- USD/JPY edged lower on the first day of a new trading week amid sustained USD selling bias.
- The upbeat market mood might undermine the safe-haven JPY and help limit deeper losses.
- Investors might now refrain from placing any aggressive bets ahead of the FOMC and BoJ.
The USD/JPY pair remained depressed through the early North American session and was last seen hovering near the lower end of its daily trading range, just below the 106.00 mark.
The pair came under some renewed selling pressure on the first day of a new trading week and was pressured by the heavily offered tone surrounding the US dollar. Fading prospects for the next round of the US fiscal stimulus measures continued undermining the greenback, which, in turn, was seen as a key factor exerting pressure on the USD/JPY pair.
Adding to this, a growing diplomatic spat between the world’s two largest economies benefitted the safe-haven Japanese yen and further contributed to the USD/JPY pair’s downfall. In the latest developments, China announced that Beijing has sent a note detailing reciprocal restrictions on the US Embassy and consulates on Friday.

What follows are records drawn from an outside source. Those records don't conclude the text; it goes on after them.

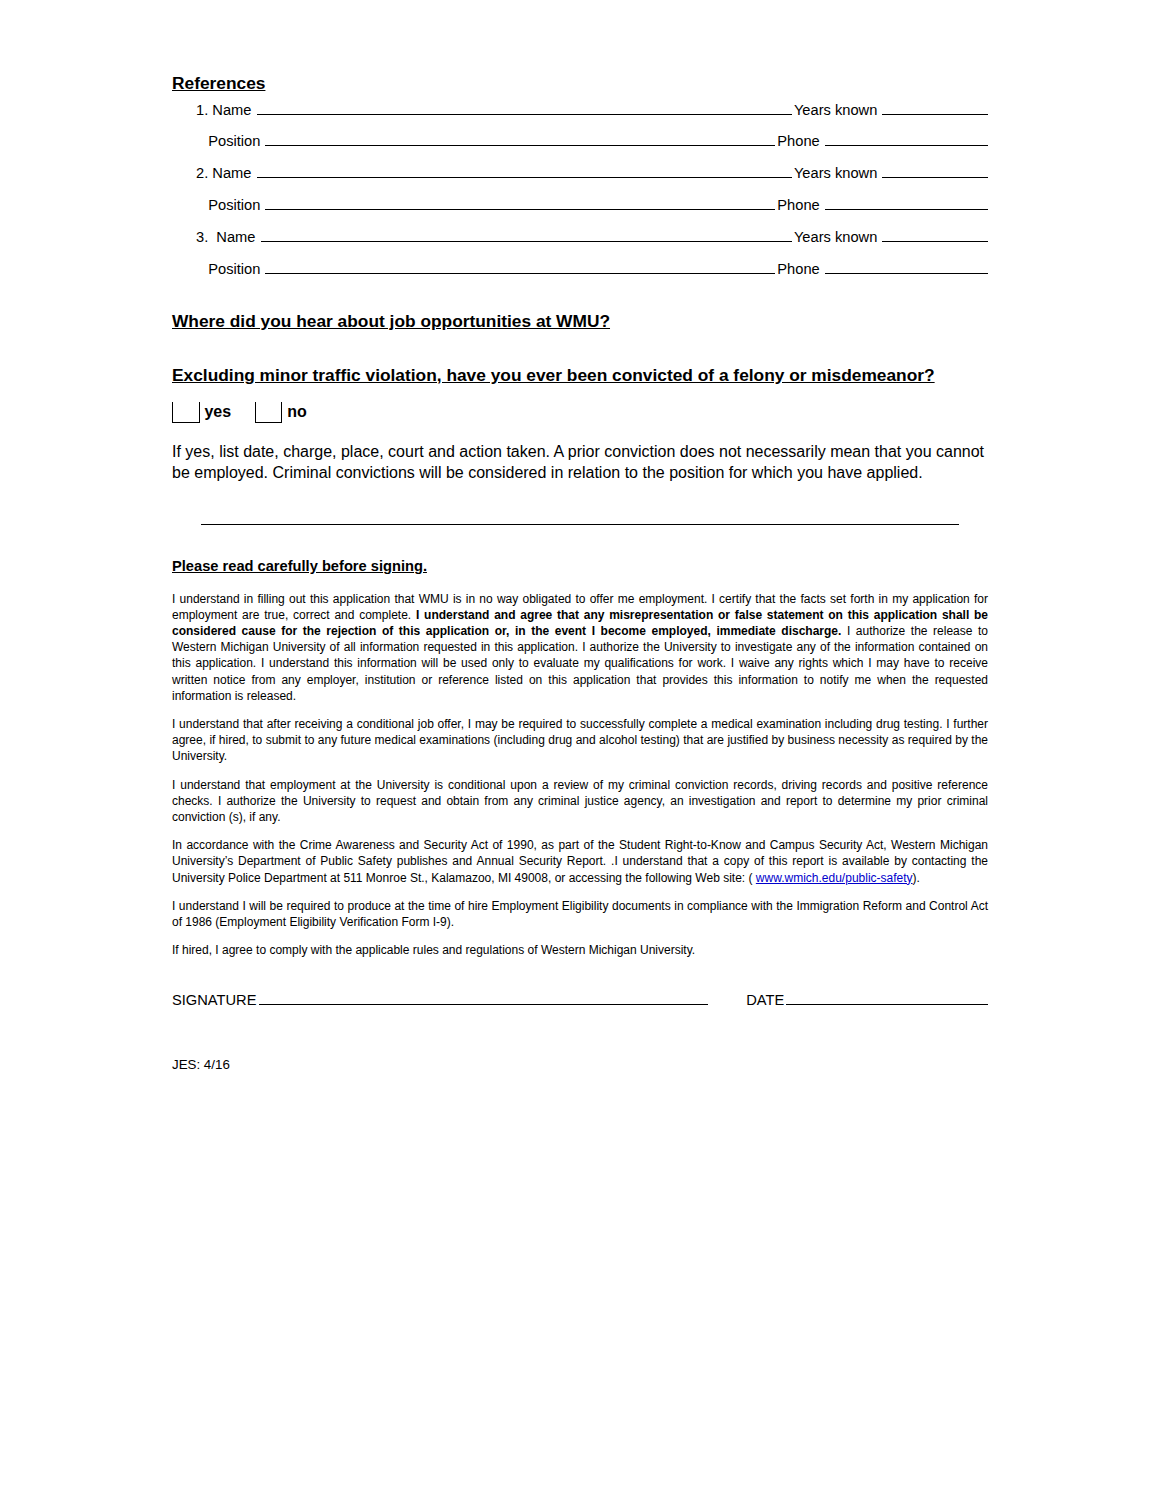References
1. Name Years known
Position Phone
2. Name Years known
Position Phone
3. Name Years known
Position Phone
Where did you hear about job opportunities at WMU?
Excluding minor traffic violation, have you ever been convicted of a felony or misdemeanor?
yes no
If yes, list date, charge, place, court and action taken. A prior conviction does not necessarily mean that you cannot be employed. Criminal convictions will be considered in relation to the position for which you have applied.
Please read carefully before signing.
I understand in filling out this application that WMU is in no way obligated to offer me employment. I certify that the facts set forth in my application for employment are true, correct and complete. I understand and agree that any misrepresentation or false statement on this application shall be considered cause for the rejection of this application or, in the event I become employed, immediate discharge. I authorize the release to Western Michigan University of all information requested in this application. I authorize the University to investigate any of the information contained on this application. I understand this information will be used only to evaluate my qualifications for work. I waive any rights which I may have to receive written notice from any employer, institution or reference listed on this application that provides this information to notify me when the requested information is released.
I understand that after receiving a conditional job offer, I may be required to successfully complete a medical examination including drug testing. I further agree, if hired, to submit to any future medical examinations (including drug and alcohol testing) that are justified by business necessity as required by the University.
I understand that employment at the University is conditional upon a review of my criminal conviction records, driving records and positive reference checks. I authorize the University to request and obtain from any criminal justice agency, an investigation and report to determine my prior criminal conviction (s), if any.
In accordance with the Crime Awareness and Security Act of 1990, as part of the Student Right-to-Know and Campus Security Act, Western Michigan University’s Department of Public Safety publishes and Annual Security Report. .I understand that a copy of this report is available by contacting the University Police Department at 511 Monroe St., Kalamazoo, MI 49008, or accessing the following Web site: ( www.wmich.edu/public-safety).
I understand I will be required to produce at the time of hire Employment Eligibility documents in compliance with the Immigration Reform and Control Act of 1986 (Employment Eligibility Verification Form I-9).
If hired, I agree to comply with the applicable rules and regulations of Western Michigan University.
SIGNATURE DATE
JES: 4/16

Meanwhile, a strong rally in the global equity markets – amid renewed optimism over a potential vaccine for the highly contagious coronavirus disease – might help limit deeper losses. Investors might also refrain from placing aggressive bets ahead of this week’s central bank events – the FOMC on Wednesday and BoJ decision on Thursday.
Even from a technical perspective, the USD/JPY pair has been oscillating between two converging trend-lines, which constitute the formation of a symmetrical triangle. The set-up further warrants some caution and make it prudent to wait for a sustained move in either direction before positioning for the pair’s near-term trajectory.